Surrogacy is a new form of exploitation of women

Surrogacy does not constitute any progress or social achievement. On the contrary, it is a new form of exploitation of women and trafficking that turns children into commercial products. It is a flagrant violation of the dignity of both mother and child.

Surrogacy is presented as another form of assisted reproduction as an altruistic treatment to overcome infertility and help couples who can not have children by giving them the opportunity to realize the dream of parenthood. But the reality is quite different.

Up to six people can claim the paternity of every baby born to a surrogate: the genetic or biological mother (egg donor), the pregnant mother (surrogate), the woman who has commissioned the baby, the genetic father (sperm donor), the husband of the pregnant mother (who has the presumption of paternity), and the man who commissioned the baby.

This, apart from being the source of more than probable legal disputes, prevents the child knowing his origin and identity, contrary to what is established in Articles 7 and 8 of the Convention on the Rights of the Child.

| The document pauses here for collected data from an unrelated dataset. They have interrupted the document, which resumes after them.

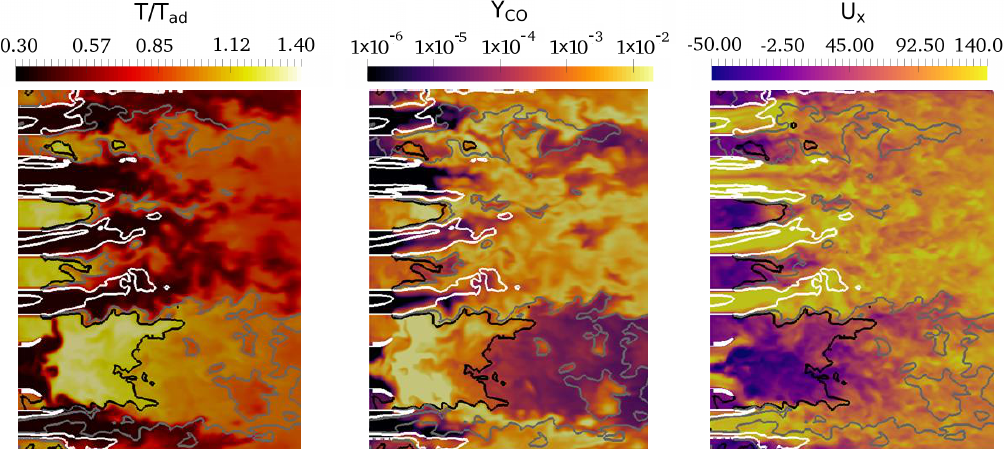
Figure 3. Instantaneous contours of normalized temperature ( left ), carbon monoxide mass fraction ( mid ) and axial velocity ( right ) in the combustion chamber mid-plane with equivalence ratio iso-lines for Φ = 0.3 (white), Φ = 0.5 (gray) and Φ = 0.7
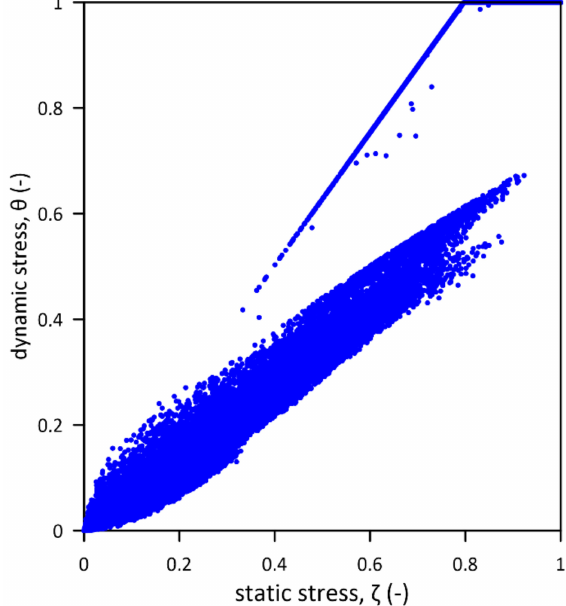
Figure 7. Relation between dynamic and static stress for all sites and studied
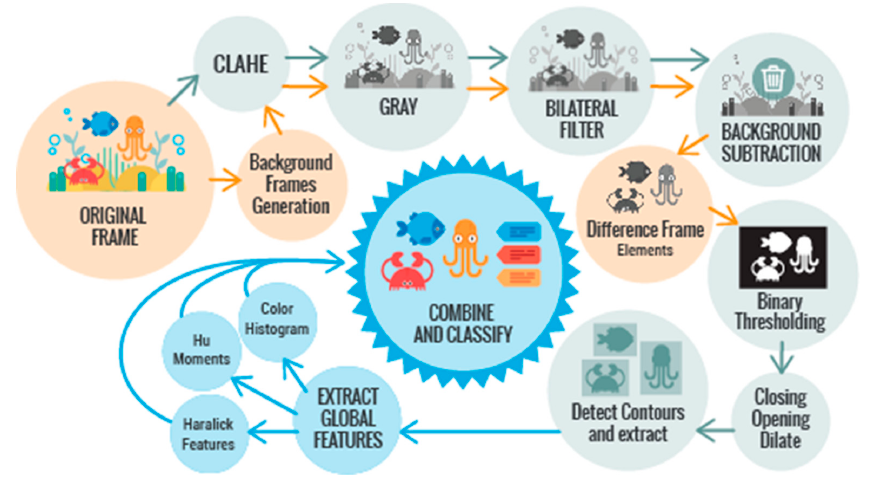
Figure 3. Image processing pipeline.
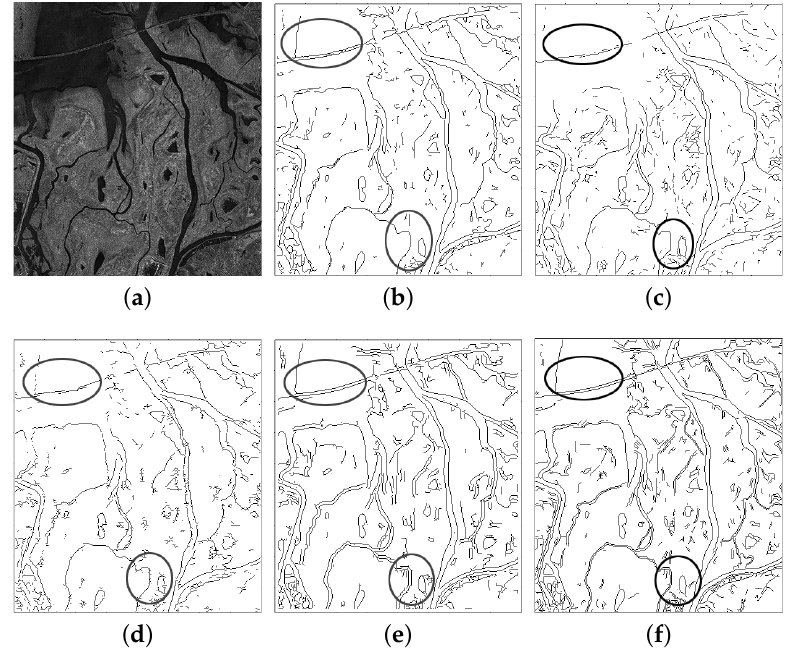
Figure 17. Results on the second satellite SAR image. ( a ) The raw image; ( b ) SAR-PC; ( c ) PC; ( d ) Log-PC; ( e ) RBED; ( f )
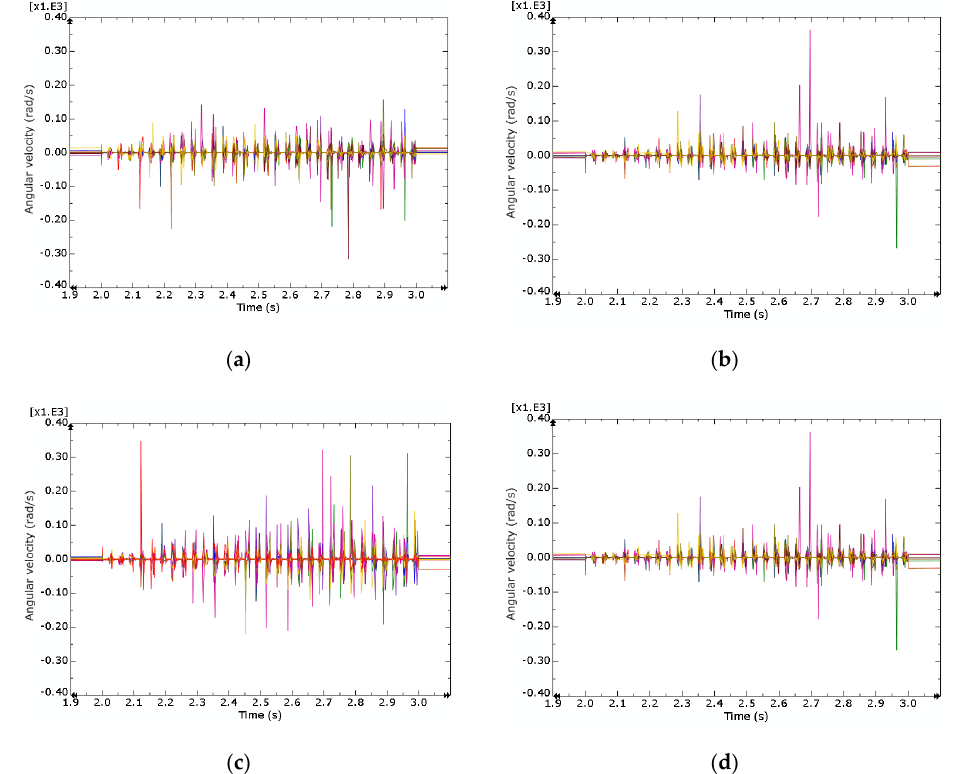
Figure 10. Angular velocity of AC 11 aggregate with a paving speed of 4 m/min: ( a ) in X-direction; ( b ) in Y-direction; ( c ) in Z-direction; ( d ) combined angular velocity.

Moreover, surrogacy contracts are undoubtedly a way of exploitation of women who sell or rent their bodies for money, or some kind of compensation. States that expressly allowed surrogacy in their legal system are the United States, Mexico, Russia, Ukraine, Georgia and Kazakhstan.

While in Europe, surrogacy is banned in most countries, this is a booming business in a number of countries around the world where agencies profit at the expense of the suffering of the infertile couples and the vulnerability of women in disadvantaged situations, in order to develop a whole business of selection and quality control of women and prospective babies.